また、ぜひぜひお立ち寄りくださいね。ありがとうございました。
| 吉村峰子 | 2009/11/25 4:58 AM |
なおちさま、

まあ、葉ちゃんつながりなんて、なんて素敵なんでしょう!なおちさんはオーストラリアで素敵なお友達がたくさんできたようですね。

小さなこと、些細なことに、大切なことがたくさん詰まっていますよね。どうぞ、オーストラリアでの残りの半年、楽しく充実した毎日をお過ごしくださいね。
| 吉村峰子 | 2009/11/25 5:01 AM |
初めまして。cafeblo からこちらへ遊びに来ました。
今回の記事を拝見して、私も自分の気持ちを伝えよう!
伝えなくちゃ!と思い、書き込みしています。

個人的に心が折れそうになる状況が多い今年なのですが、
そのたびに峰子さんの、一本芯の通った、ぶれない姿勢に
勇気づけられてきました。
女性として母親として、お手本にさせていただいています。
いつも本当にありがとうございます。

お体には気を付けてくださいね!

| mimosa | 2009/11/26 10:58 AM |
mimosa さま、

いらっしゃいませ〜!空色案へようこそ。

そうですか、心が折れそうになることが多いとは。
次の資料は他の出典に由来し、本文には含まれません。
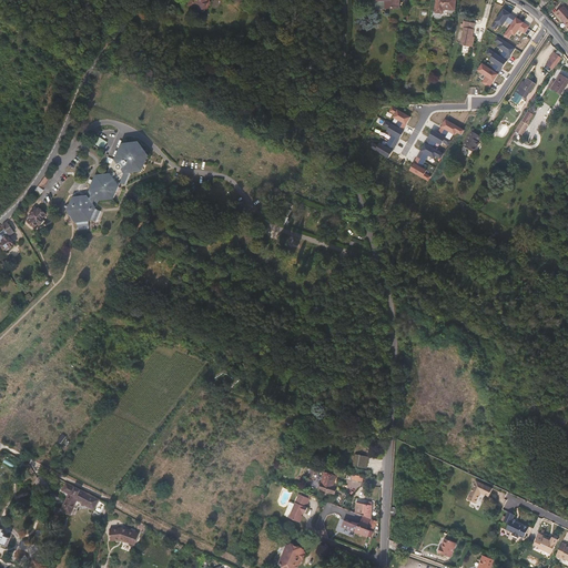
[(436,0),(435,12),(443,13),(444,9),(455,10),(456,0),(436,0)]
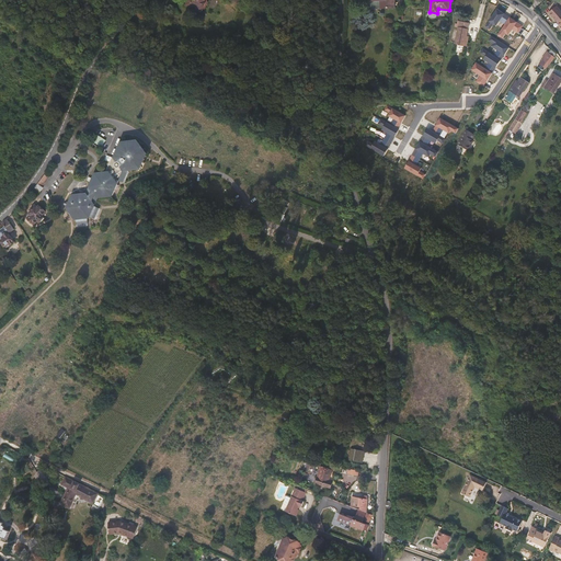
[(560,25),(560,10),(557,6),(549,12),(556,20),(560,25)]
でも、こうやって、コメントを下さって、本当にありがとうございます。

mimosa さんがどちらにお住まいかは分からないのですが、骨休めをしたかったら、南アの私のところに遊びにきてくださいね。北半球からはちょっと遠いのですが・・・。次の急行に乗って、ダーバンで下車ですよ!
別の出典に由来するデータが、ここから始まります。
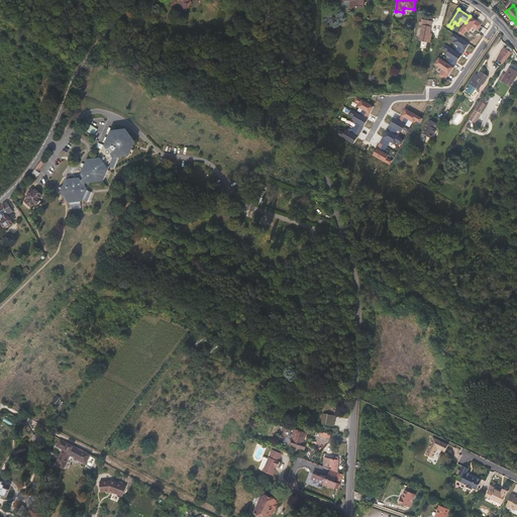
[(477,30),(482,23),(470,16),(466,22),(459,32),(462,34),(466,29),(469,31),(472,26),(477,30)]
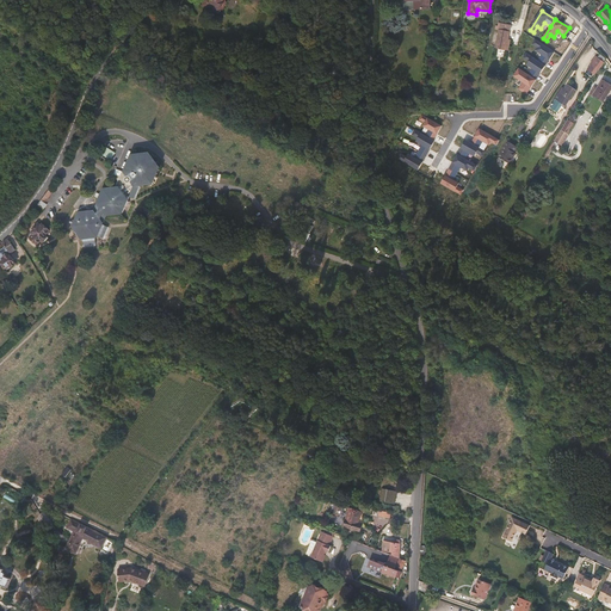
[(511,39),(508,39),(511,25),(499,23),(499,26),(495,25),(495,29),(499,30),(495,48),(508,50),(511,39)]
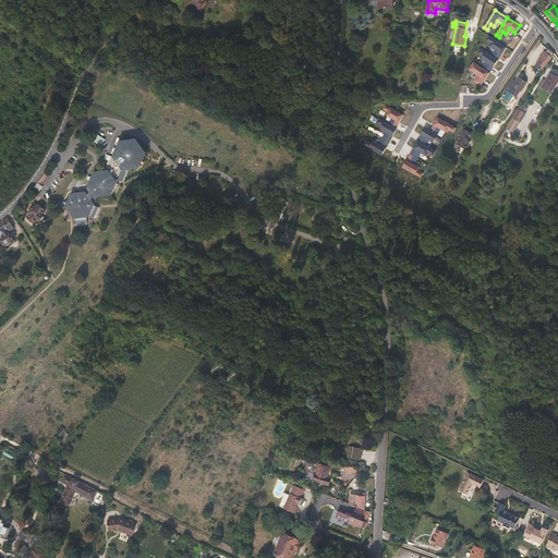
[(490,55),(498,60),(507,47),(489,36),(487,40),(492,44),(489,46),(495,49),(490,55)]
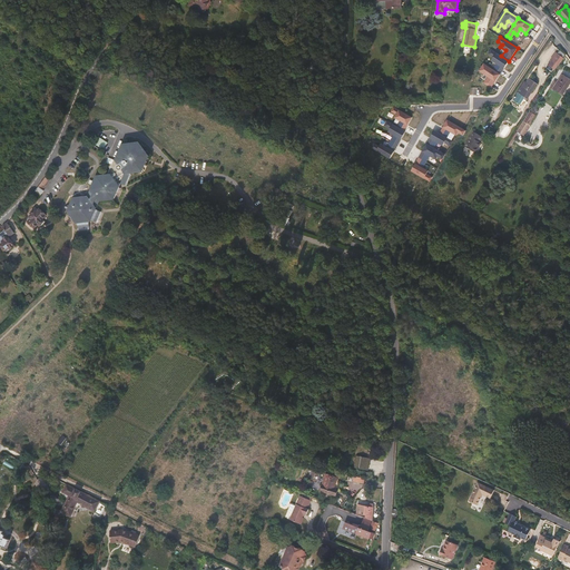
[(493,70),(500,75),(509,61),(501,56),(492,50),(490,53),(494,57),(492,60),(497,64),(493,70)]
| 吉村峰子 | 2009/11/27 1:49 PM |
峰子さん はじめまして。実は2年ほど前からもうひとつの「アフリカに遊びにおいで」のファンでした。(なぜかカイトライナーの本の紹介でそちらのブログに巡りあったのです。)そして機会があったらお目にかかる事ができたらなぁ〜と思ってました。アハハ・・勝手な片思いでしたぁ。 ”うんうん、そうそう、へぇーー↑、すごい” と独り言をPCの前で言っていてもコメントする事もできぬまま2年も経過。そしてもうすぐ帰国となってしまいます。いつもブログを読んでは力をもらっていました。ありがとうございました。峰子さんのブログに出会えただけでも良いとしよう!これからも楽しみにしてます。お身体にお気をつけてがんばってください。
| mimic | 2009/12/20 5:14 PM |
mimicさま、

まもなくご帰国、とは、mimicさんはまさかダーバン在住ですか?それだったら、どうぞ、どうぞ、連絡してきてください。私はこの休暇はどこにも出かけず、ひきこもっております。ぜひ、我が家に遊びにきてくださいね。連絡先は、cafeglobe のプロフィール欄に、私のGmailのアドレスがあります。ええい、面倒だ!携帯電話は 082 344 3490 です。ぜひ!